Now, what does all that have to do with God, man, salvation, the church, or life in general?  It is this: a nation cannot long endure when its citizenry has become so immoral that the nation is characterized by that immorality rather than moral uprightness.  The inspired writer put it this way:  “Righteousness exalteth a nation; but sin is a reproach to any people” (Pro. 14:34).  When this nation was founded it was the intention of our forefathers that this grand Republic maintain allegiance to God first and foremost.  They did not envision a “secular” state where God is excluded from the laws and thinking of society.   James Madison is credited with these words: “We have staked the future of all of our political institutions upon the capacity of mankind for self-government; upon the capacity of each and all of us to govern ourselves, to control ourselves, to sustain ourselves according to the Ten Commandments of God.”   The fact is, dear reader, that our nation is literally awash in immorality.   The newspapers, television, radio and internet inundate us with the latest news of events that are current.  We are updated on the killings, the latest rock start, politician, or sports hero who has “come out of the closet,” and lies and dishonesty of prominent politicians.  Those are the “major stories” that are brought to our attention.  But what of the hundreds, yea even thousands of “stories” that go untold.  They are reflected in statistics regarding child abuse, broken homes, petty theft and embezzlement, dishonesty in the work place, cheating in the classroom, gang initiations, and white collar crime.   And what more shall we say, for the time will fail us if we speak of Hollywood, TV programs, pornography, gambling, homosexuality, and political powers that want to remove God from every vestige of our daily life.  Oh yes, our nation is awash in immorality.  Tragically, we have become too blind to realize this undeniable truth. 

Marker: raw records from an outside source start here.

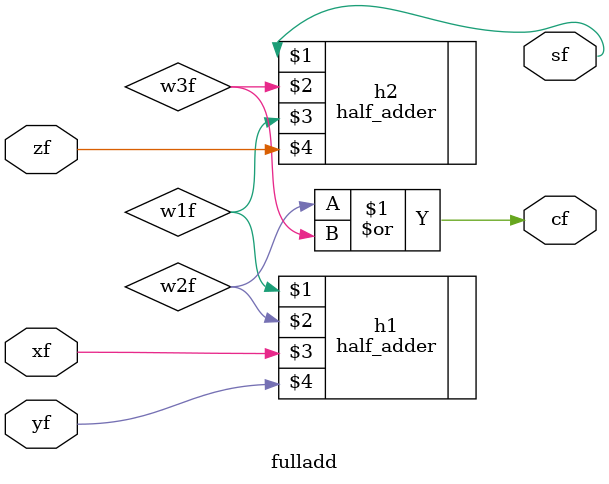
<source format=v>
`timescale 1ns / 1ps

module fulladd(sf,cf,xf,yf,zf);
  output sf,cf;
  input xf,yf,zf;
  wire w1f,w2f,w3f;
  half_adder h1(w1f,w2f,xf,yf);
  half_adder h2(sf,w3f,w1f,zf);
  or h3(cf,w2f,w3f);
endmodule


</source>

It has been more than seventy years since McGuffey's Reader was a regular textbook in our public school system.  William McGuffey was not just an educator; he was a man of integrity and moral uprightness.  But he was a man of great wisdom.  He once penned these words:  “If you can induce a community to doubt the genuineness and authenticity of the Scriptures, to question the reality and obligations of religion; to hesitate, undeciding, whether there be any such thing as virtue or vice; whether there be an eternal state of retribution beyond the grave; or whether there be any such being as God; you have broken down the barriers of moral virtue, and hoisted the flood gates of immorality and crime.  I need not say that when a people have once done this, they can no longer exist as a tranquil and happy people…Avarice, perjury, ambition, and revenge would walk through the land, and render it more like the dwelling of savage beasts than the tranquil abode of civilized and Christianized men” (William McGuffey, quoted in Power Lectures, The Parables of Jesus, page 320). 

I fear that we are rapidly becoming this “dwelling of savage beasts.”  Only history will tell.  But the fact is, history is not on our side.  General Douglas McArthur wrote: “History fails to record a single precedent in which nations subject to moral decay have not passed into political and economic decline.  There has been either a spiritual awakening to overcome the moral lapse, or a progressive deterioration leading to ultimate national disaster.”  We stand at a cross roads in this decade.  Shall we turn the tide, or shall we remain awash in immorality? Only time will tell.